## [Aim of the task]
Copy the text of each entry below line for line, leaving out the pictures.

## [Provided information]
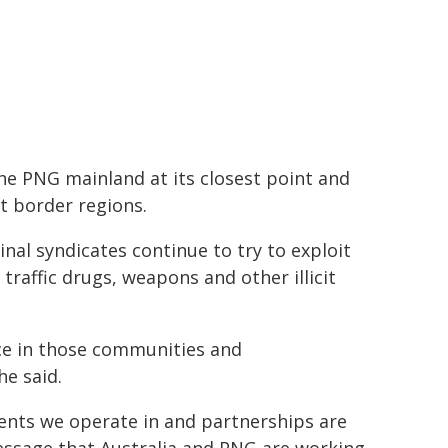
the PNG mainland at its closest point and
t border regions.
l syndicates continue to t​ry to exploit
raffic drugs, weapons and other illicit
nce in those communities and
e said.
ents we operate in and partnerships are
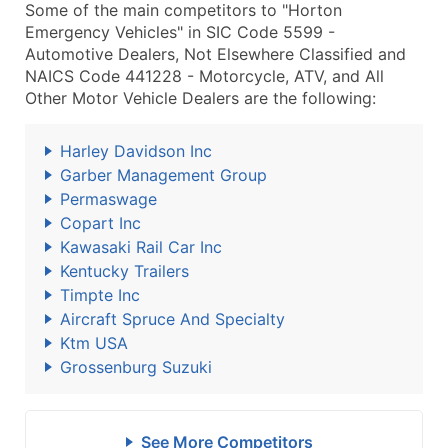
Some of the main competitors to "Horton
Emergency Vehicles" in SIC Code 5599 -
Automotive Dealers, Not Elsewhere Classified and
NAICS Code 441228 - Motorcycle, ATV, and All
Other Motor Vehicle Dealers are the following:
Harley Davidson Inc
Garber Management Group
Permaswage
Copart Inc
Kawasaki Rail Car Inc
Kentucky Trailers
Timpte Inc
Aircraft Spruce And Specialty
Ktm USA
Grossenburg Suzuki
See More Competitors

## [Reply to the exercise]
the PNG mainland at its closest point and
t border regions.
l syndicates continue to t​ry to exploit
raffic drugs, weapons and other illicit
nce in those communities and
e said.
ents we operate in and partnerships are
Some of the main competitors to "Horton
Emergency Vehicles" in SIC Code 5599 -
Automotive Dealers, Not Elsewhere Classified and
NAICS Code 441228 - Motorcycle, ATV, and All
Other Motor Vehicle Dealers are the following:
Harley Davidson Inc
Garber Management Group
Permaswage
Copart Inc
Kawasaki Rail Car Inc
Kentucky Trailers
Timpte Inc
Aircraft Spruce And Specialty
Ktm USA
Grossenburg Suzuki
See More Competitors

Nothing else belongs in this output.